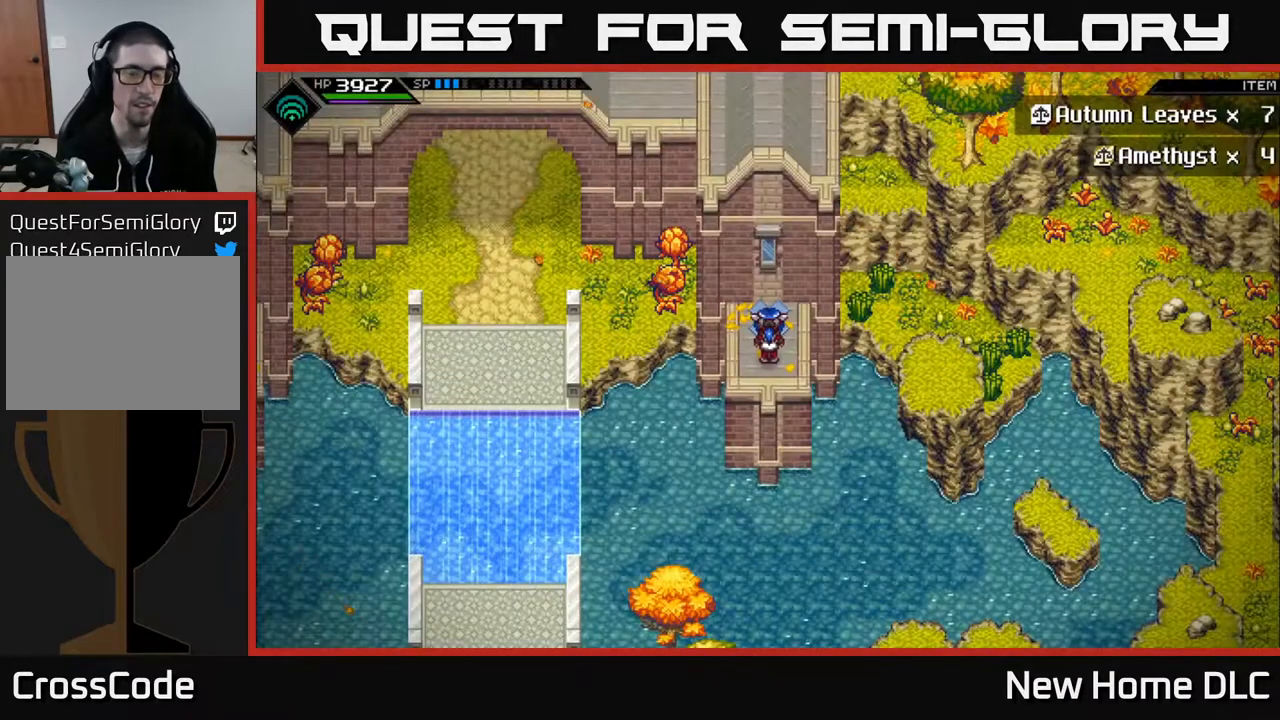
{"buttons": [], "left_stick": "center", "right_stick": "center", "events": []}
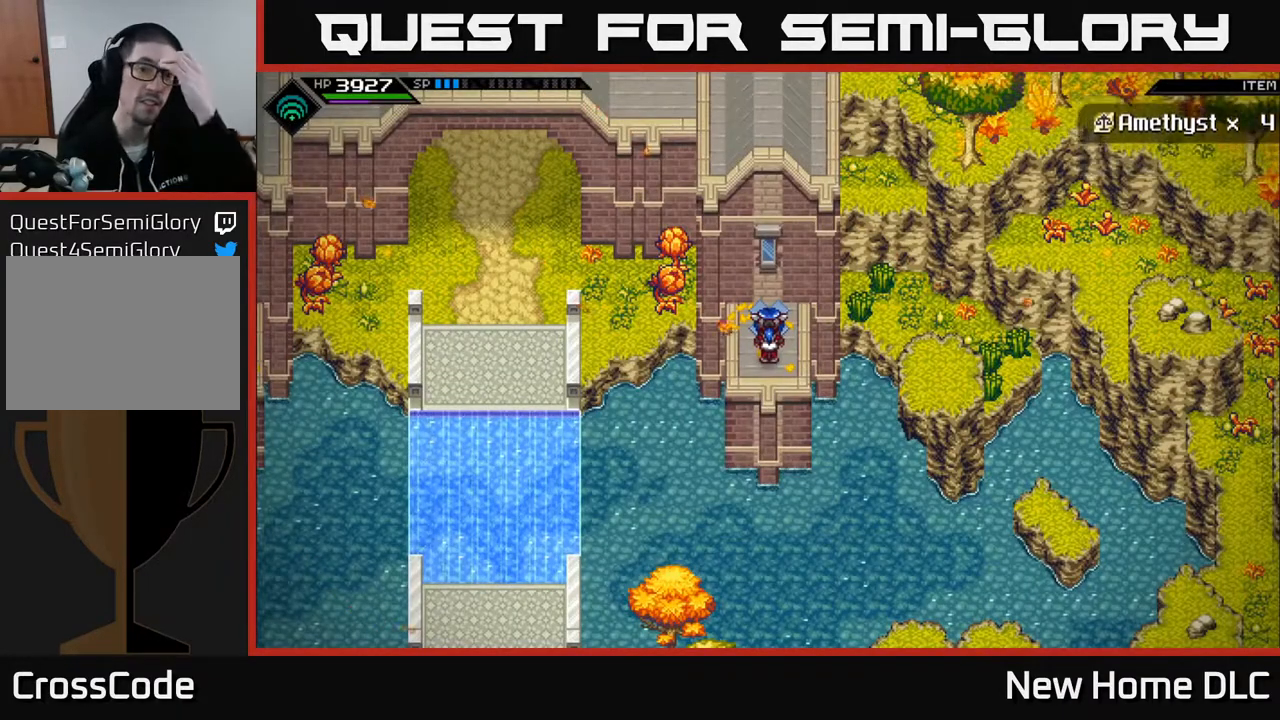
{"buttons": [], "left_stick": "center", "right_stick": "center", "events": []}
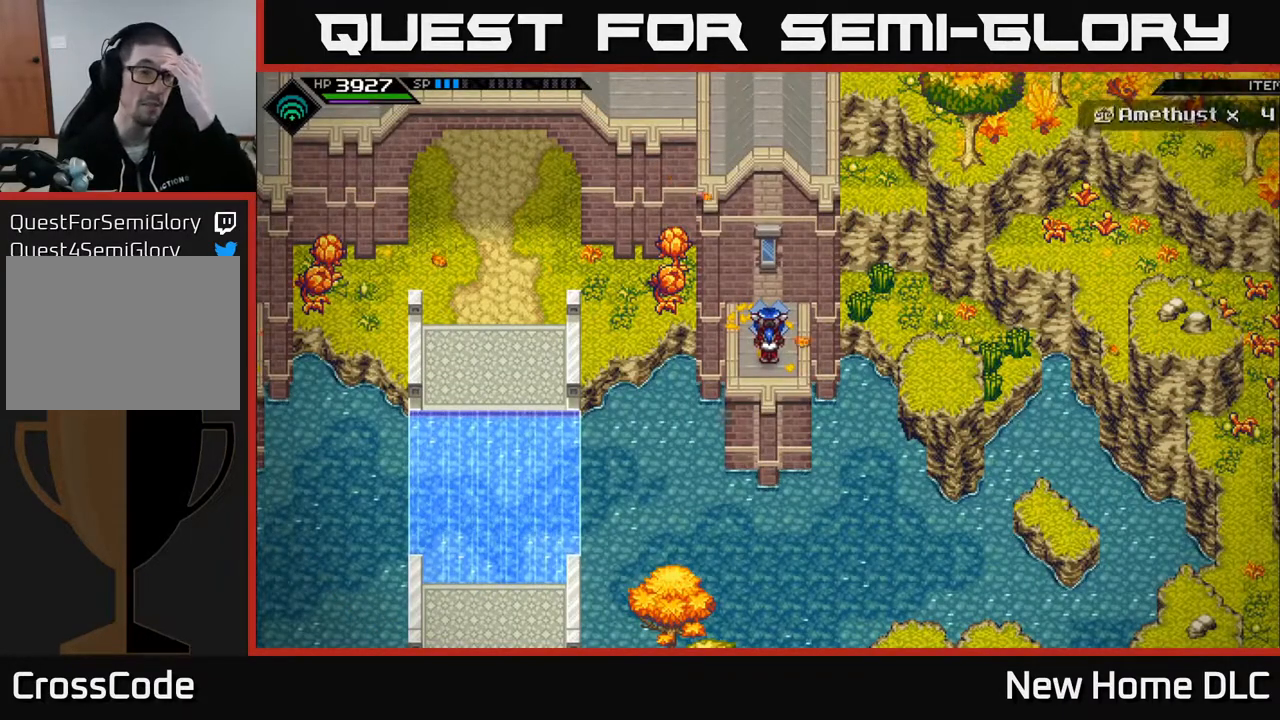
{"buttons": [], "left_stick": "center", "right_stick": "center", "events": []}
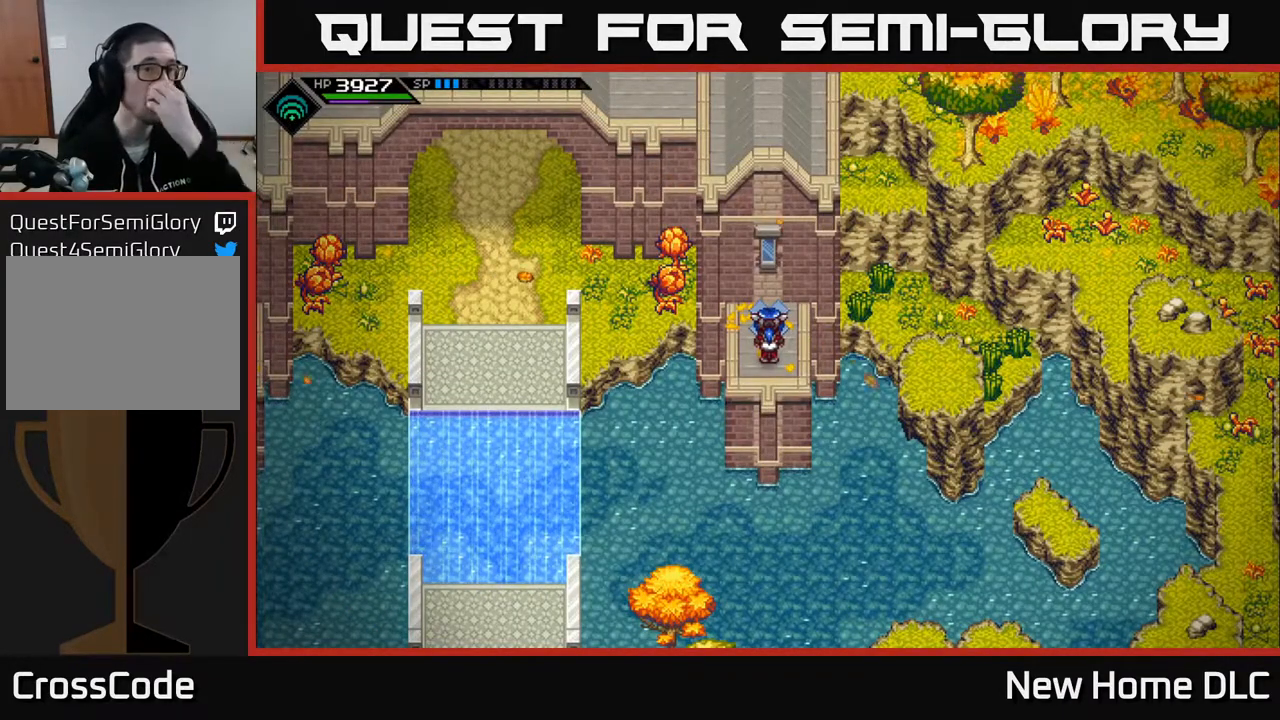
{"buttons": [], "left_stick": "center", "right_stick": "center", "events": []}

---

— Task objective —
An exact retyping of the material, minus the pictures, is the required answer.

— Output of the task —
{"buttons": [], "left_stick": "center", "right_stick": "center", "events": []}
{"buttons": [], "left_stick": "center", "right_stick": "center", "events": []}
{"buttons": [], "left_stick": "center", "right_stick": "center", "events": []}
{"buttons": [], "left_stick": "center", "right_stick": "center", "events": []}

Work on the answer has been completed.